Ah! what happy meals under her care were provided; so much more enjoyable than in dull, sanded inn-parlours, swarming with flies, and reeking with stale tobacco. She would leave him at the entrance of a village, bound forward, and cater, and return with a little basket and a pretty blue jug—which she had bought on the road,—the last filled with new milk; the first with new bread, and some special dainty in radishes or water- tresses.
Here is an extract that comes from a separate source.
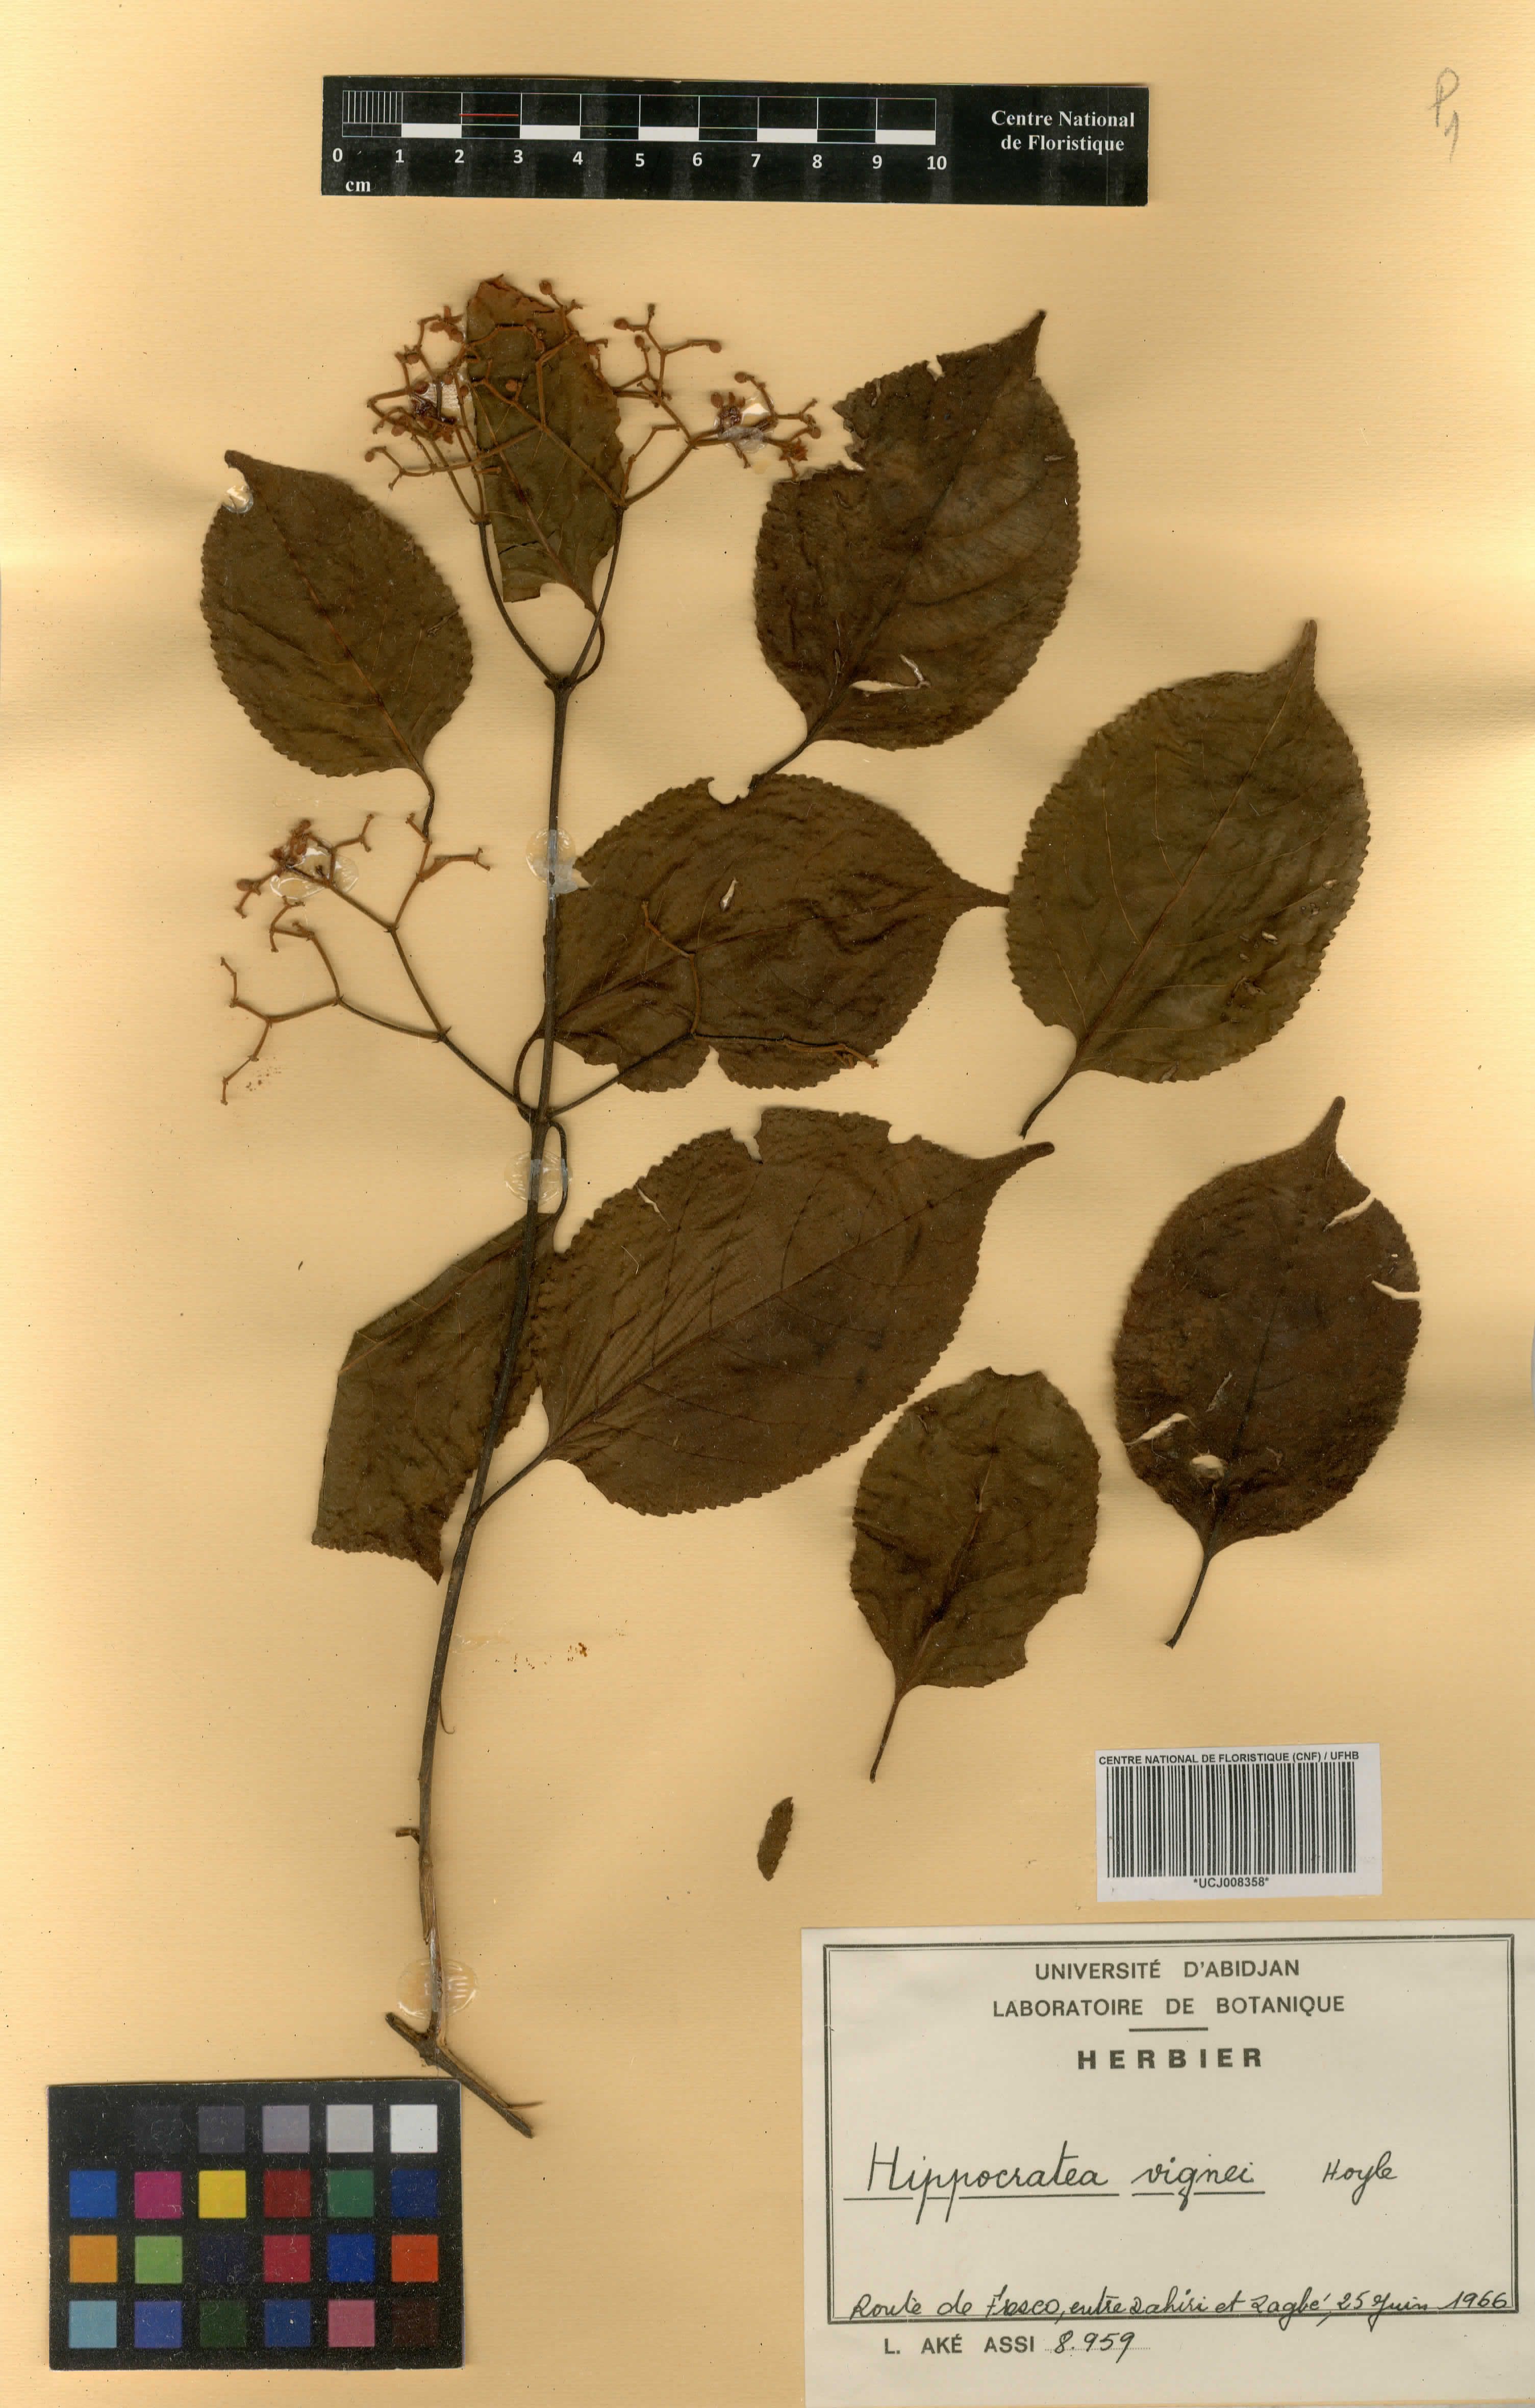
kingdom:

And she had such a talent for finding out the prettiest spot whereon to halt and dine: sometimes in the heart of a wood,—so still, it was like a forest in fairy tales, the hare stealing through the alleys, or the squirrel peeping at them from the boughs; sometimes by a little brawling stream, with the fishes seen under the clear wave, and shooting round the crumbs thrown to them. They made an Arcadia of the dull road up to their dread Thermopylae, the war against the million that waited them on the other side of their pass through Tempo.

"Shall we be as happy when we are great?" said Leonard, in his grand simplicity.

Helen sighed, and the wise little head was shaken.

CHAPTER VIII.

At last they came within easy reach of London; but Leonard had resolved not to enter the metropolis fatigued and exhausted, as a wanderer needing refuge, but fresh and elate, as a conqueror coming in triumph to take possession of the capital. Therefore they halted early in the evening of the day preceding this imperial entry, about six miles from the metropolis, in the neighbourhood of Ealing (for by that route lay their way). They were not tired on arriving at their inn. The weather was singularly lovely, with that combination of softness and brilliancy which is only known to the rare true summer days of England; all below so green, above so blue,—days of which we have about six in the year, and recall vaguely when we read of Robin Hood and Maid Marian, of Damsel and Knight in Spenser's golden Summer Song, or of Jacques, dropped under the oak-tree, watching the deer amidst the dells of Ardennes. So, after a little pause at their inn, they strolled forth, not for travel but pleasure, towards the cool of sunset, passing by the grounds that once belonged to the Duke of Kent, and catching a glimpse of the shrubs and lawns of that beautiful domain through the lodge-gates; then they crossed into some fields, and came to a little rivulet called the Brent. Helen had been more sad that day than on any during their journey,—perhaps because, on approaching London, the memory of her father became more vivid; perhaps from her precocious knowledge of life, and her foreboding of what was to befall them, children that they both were. But Leonard was selfish that day; he could not be influenced by his companion's sorrow; he was so full of his own sense of being, and he already caught from the atmosphere the fever that belongs to anxious capitals.

"Sit here, sister," said he, imperiously, throwing himself under the shade of a pollard-tree that overhung the winding brook, "sit here and talk."

He flung off his hat, tossed back his rich curls, and sprinkled his brow from the stream that eddied round the roots of the tree that bulged out, bald and gnarled, from the bank and delved into the waves below. Helen quietly obeyed him, and nestled close to his side.